F. Pengolahan dan Analisis Data


Menurut Miles dan Huberman (dikutip dalam Sugiyono, 2010), mengemukakan bahwa
analisis data kualitatif dilakukan secara interaktif, dan berlangsung terus-menerus sampai tuntas.
Aktifitas dalam analisis data yaitu data reduction, data display, danconclusion
drawing/verification.
1. Data reduction (Reduksi data)
Mereduksi data berarti merangkum, memilih hal-hal pokok, memfokuskan pada hal-hal
yang penting, dicari tema dan polanya. Data yang telah direduksi akan memberikan gambaran
yang lebih jelas, dan mempermudah peneliti untuk melakukan pengumpulan data selanjutnya.

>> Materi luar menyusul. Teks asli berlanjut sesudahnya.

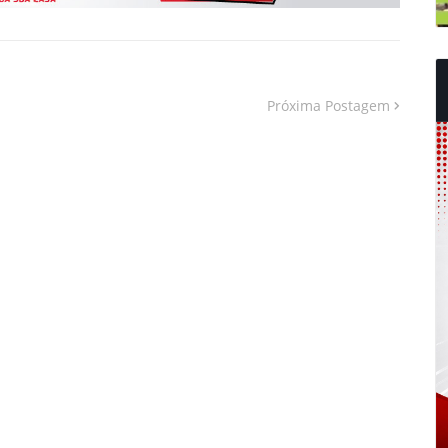
Próxima Postagem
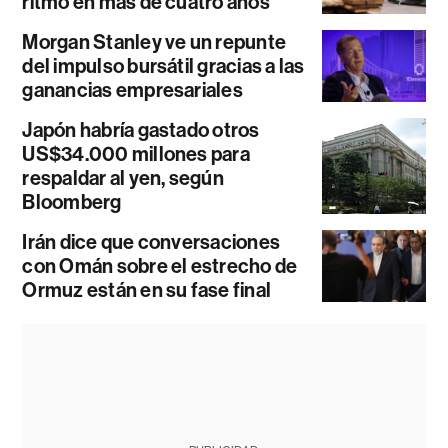
ritmo en más de cuatro años
Morgan Stanley ve un repunte
del impulso bursátil gracias a las
ganancias empresariales
Japón habría gastado otros
US$34.000 millones para
respaldar al yen, según
Bloomberg
Irán dice que conversaciones
con Omán sobre el estrecho de
Ormuz están en su fase final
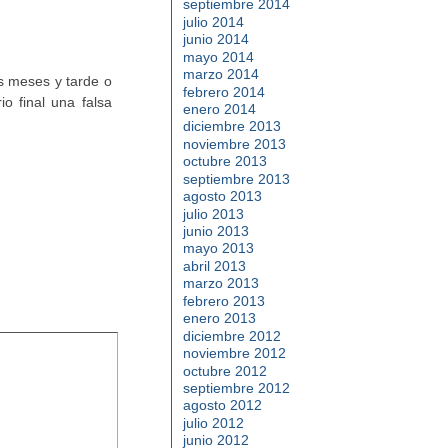
septiembre 2014
julio 2014
junio 2014
mayo 2014
marzo 2014
s meses y tarde o
febrero 2014
o final una falsa
enero 2014
diciembre 2013
noviembre 2013
octubre 2013
septiembre 2013
agosto 2013
julio 2013
junio 2013
mayo 2013
abril 2013
marzo 2013
febrero 2013
enero 2013
diciembre 2012
noviembre 2012
octubre 2012
septiembre 2012
agosto 2012
julio 2012
junio 2012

2. Data display (Penyajian data)
Menurut Miles dan Huberman (dikutip dalam Sugiyono, 2008) menyatakan bahwa yang
paling sering digunakan untuk menyajikan data dalam penelitian kualitatif adalah dengan teks
yang bersifat naratif.
3. Conclusion drawing/verification
Langkah selanjutnya yaitu penarikan kesimpulan dan verifikasi. Kesimpulan awal yang
dikemukakan masih bersifat sementara. Apabila kesimpulan sejak awal didukung oleh bukti-
bukti yang valid dan konsisten saat peneliti mengumpulkan data, maka kesimpulan yang
dikemukakan merupakan kesimpulan yang kredibel (Sugiyono, 2008).